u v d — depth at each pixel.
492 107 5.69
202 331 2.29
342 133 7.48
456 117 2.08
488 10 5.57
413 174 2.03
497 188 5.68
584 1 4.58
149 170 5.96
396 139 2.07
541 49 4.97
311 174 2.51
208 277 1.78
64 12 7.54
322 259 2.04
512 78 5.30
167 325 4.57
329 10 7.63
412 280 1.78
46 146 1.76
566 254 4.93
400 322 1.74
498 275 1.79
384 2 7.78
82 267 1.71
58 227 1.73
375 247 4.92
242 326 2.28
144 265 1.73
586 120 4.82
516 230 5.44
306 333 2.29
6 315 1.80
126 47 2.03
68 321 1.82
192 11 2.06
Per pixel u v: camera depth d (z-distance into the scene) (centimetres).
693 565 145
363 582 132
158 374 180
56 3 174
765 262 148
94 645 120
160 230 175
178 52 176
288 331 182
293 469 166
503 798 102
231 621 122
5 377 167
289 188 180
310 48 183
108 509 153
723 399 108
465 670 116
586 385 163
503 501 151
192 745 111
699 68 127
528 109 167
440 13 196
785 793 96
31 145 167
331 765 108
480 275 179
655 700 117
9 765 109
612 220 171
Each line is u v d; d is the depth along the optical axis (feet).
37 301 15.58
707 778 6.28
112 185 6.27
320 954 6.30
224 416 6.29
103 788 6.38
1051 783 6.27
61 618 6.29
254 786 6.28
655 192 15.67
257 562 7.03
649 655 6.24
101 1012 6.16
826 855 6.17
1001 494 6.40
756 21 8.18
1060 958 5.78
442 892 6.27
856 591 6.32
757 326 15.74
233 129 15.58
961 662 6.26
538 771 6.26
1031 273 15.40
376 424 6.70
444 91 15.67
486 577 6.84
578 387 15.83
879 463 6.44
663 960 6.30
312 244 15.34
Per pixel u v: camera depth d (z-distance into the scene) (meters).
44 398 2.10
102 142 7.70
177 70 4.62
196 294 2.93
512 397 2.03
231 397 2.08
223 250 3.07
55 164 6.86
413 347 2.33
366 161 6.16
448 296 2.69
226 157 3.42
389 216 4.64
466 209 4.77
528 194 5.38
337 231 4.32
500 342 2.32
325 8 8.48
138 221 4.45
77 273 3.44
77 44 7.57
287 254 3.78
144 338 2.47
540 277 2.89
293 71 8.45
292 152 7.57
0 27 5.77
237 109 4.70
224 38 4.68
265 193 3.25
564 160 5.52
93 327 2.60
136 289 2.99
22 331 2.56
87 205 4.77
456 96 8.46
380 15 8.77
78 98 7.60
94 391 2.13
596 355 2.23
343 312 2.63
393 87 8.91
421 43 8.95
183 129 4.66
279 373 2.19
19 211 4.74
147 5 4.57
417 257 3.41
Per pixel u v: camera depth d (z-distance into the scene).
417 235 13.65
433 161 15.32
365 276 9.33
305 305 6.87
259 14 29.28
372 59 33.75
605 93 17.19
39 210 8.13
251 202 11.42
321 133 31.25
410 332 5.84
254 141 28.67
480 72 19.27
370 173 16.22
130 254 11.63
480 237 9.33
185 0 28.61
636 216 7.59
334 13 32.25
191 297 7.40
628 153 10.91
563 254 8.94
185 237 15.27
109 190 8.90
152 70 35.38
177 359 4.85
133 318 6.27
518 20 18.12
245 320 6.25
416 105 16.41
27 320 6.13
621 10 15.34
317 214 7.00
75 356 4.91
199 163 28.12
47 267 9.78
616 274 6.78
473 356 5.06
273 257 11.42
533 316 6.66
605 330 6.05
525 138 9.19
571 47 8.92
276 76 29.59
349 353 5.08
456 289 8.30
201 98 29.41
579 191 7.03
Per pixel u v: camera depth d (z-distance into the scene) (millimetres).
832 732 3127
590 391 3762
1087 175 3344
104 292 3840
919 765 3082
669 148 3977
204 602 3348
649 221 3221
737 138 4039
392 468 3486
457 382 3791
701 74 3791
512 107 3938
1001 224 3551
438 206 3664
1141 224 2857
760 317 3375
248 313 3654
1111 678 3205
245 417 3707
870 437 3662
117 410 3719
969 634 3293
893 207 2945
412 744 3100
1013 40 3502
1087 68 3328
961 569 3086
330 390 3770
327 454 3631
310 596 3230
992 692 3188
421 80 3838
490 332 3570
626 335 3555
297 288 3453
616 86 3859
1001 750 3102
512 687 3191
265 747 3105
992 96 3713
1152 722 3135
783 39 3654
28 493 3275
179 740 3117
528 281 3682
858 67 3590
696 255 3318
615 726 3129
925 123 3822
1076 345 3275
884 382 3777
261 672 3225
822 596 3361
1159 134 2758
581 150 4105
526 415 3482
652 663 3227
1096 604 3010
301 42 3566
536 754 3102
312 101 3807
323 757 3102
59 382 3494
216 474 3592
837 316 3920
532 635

## Work to complete
Copy each line of the material exactly as written.

## Solution to this problem
u v d — depth at each pixel.
492 107 5.69
202 331 2.29
342 133 7.48
456 117 2.08
488 10 5.57
413 174 2.03
497 188 5.68
584 1 4.58
149 170 5.96
396 139 2.07
541 49 4.97
311 174 2.51
208 277 1.78
64 12 7.54
322 259 2.04
512 78 5.30
167 325 4.57
329 10 7.63
412 280 1.78
46 146 1.76
566 254 4.93
400 322 1.74
498 275 1.79
384 2 7.78
82 267 1.71
58 227 1.73
375 247 4.92
242 326 2.28
144 265 1.73
586 120 4.82
516 230 5.44
306 333 2.29
6 315 1.80
126 47 2.03
68 321 1.82
192 11 2.06
Per pixel u v: camera depth d (z-distance into the scene) (centimetres).
693 565 145
363 582 132
158 374 180
56 3 174
765 262 148
94 645 120
160 230 175
178 52 176
288 331 182
293 469 166
503 798 102
231 621 122
5 377 167
289 188 180
310 48 183
108 509 153
723 399 108
465 670 116
586 385 163
503 501 151
192 745 111
699 68 127
528 109 167
440 13 196
785 793 96
31 145 167
331 765 108
480 275 179
655 700 117
9 765 109
612 220 171
Each line is u v d; d is the depth along the optical axis (feet).
37 301 15.58
707 778 6.28
112 185 6.27
320 954 6.30
224 416 6.29
103 788 6.38
1051 783 6.27
61 618 6.29
254 786 6.28
655 192 15.67
257 562 7.03
649 655 6.24
101 1012 6.16
826 855 6.17
1001 494 6.40
756 21 8.18
1060 958 5.78
442 892 6.27
856 591 6.32
757 326 15.74
233 129 15.58
961 662 6.26
538 771 6.26
1031 273 15.40
376 424 6.70
444 91 15.67
486 577 6.84
578 387 15.83
879 463 6.44
663 960 6.30
312 244 15.34
Per pixel u v: camera depth d (z-distance into the scene) (meters).
44 398 2.10
102 142 7.70
177 70 4.62
196 294 2.93
512 397 2.03
231 397 2.08
223 250 3.07
55 164 6.86
413 347 2.33
366 161 6.16
448 296 2.69
226 157 3.42
389 216 4.64
466 209 4.77
528 194 5.38
337 231 4.32
500 342 2.32
325 8 8.48
138 221 4.45
77 273 3.44
77 44 7.57
287 254 3.78
144 338 2.47
540 277 2.89
293 71 8.45
292 152 7.57
0 27 5.77
237 109 4.70
224 38 4.68
265 193 3.25
564 160 5.52
93 327 2.60
136 289 2.99
22 331 2.56
87 205 4.77
456 96 8.46
380 15 8.77
78 98 7.60
94 391 2.13
596 355 2.23
343 312 2.63
393 87 8.91
421 43 8.95
183 129 4.66
279 373 2.19
19 211 4.74
147 5 4.57
417 257 3.41
Per pixel u v: camera depth d (z-distance into the scene).
417 235 13.65
433 161 15.32
365 276 9.33
305 305 6.87
259 14 29.28
372 59 33.75
605 93 17.19
39 210 8.13
251 202 11.42
321 133 31.25
410 332 5.84
254 141 28.67
480 72 19.27
370 173 16.22
130 254 11.63
480 237 9.33
185 0 28.61
636 216 7.59
334 13 32.25
191 297 7.40
628 153 10.91
563 254 8.94
185 237 15.27
109 190 8.90
152 70 35.38
177 359 4.85
133 318 6.27
518 20 18.12
245 320 6.25
416 105 16.41
27 320 6.13
621 10 15.34
317 214 7.00
75 356 4.91
199 163 28.12
47 267 9.78
616 274 6.78
473 356 5.06
273 257 11.42
533 316 6.66
605 330 6.05
525 138 9.19
571 47 8.92
276 76 29.59
349 353 5.08
456 289 8.30
201 98 29.41
579 191 7.03
Per pixel u v: camera depth d (z-distance into the scene) (millimetres).
832 732 3127
590 391 3762
1087 175 3344
104 292 3840
919 765 3082
669 148 3977
204 602 3348
649 221 3221
737 138 4039
392 468 3486
457 382 3791
701 74 3791
512 107 3938
1001 224 3551
438 206 3664
1141 224 2857
760 317 3375
248 313 3654
1111 678 3205
245 417 3707
870 437 3662
117 410 3719
969 634 3293
893 207 2945
412 744 3100
1013 40 3502
1087 68 3328
961 569 3086
330 390 3770
327 454 3631
310 596 3230
992 692 3188
421 80 3838
490 332 3570
626 335 3555
297 288 3453
616 86 3859
1001 750 3102
512 687 3191
265 747 3105
992 96 3713
1152 722 3135
783 39 3654
28 493 3275
179 740 3117
528 281 3682
858 67 3590
696 255 3318
615 726 3129
925 123 3822
1076 345 3275
884 382 3777
261 672 3225
822 596 3361
1159 134 2758
581 150 4105
526 415 3482
652 663 3227
1096 604 3010
301 42 3566
536 754 3102
312 101 3807
323 757 3102
59 382 3494
216 474 3592
837 316 3920
532 635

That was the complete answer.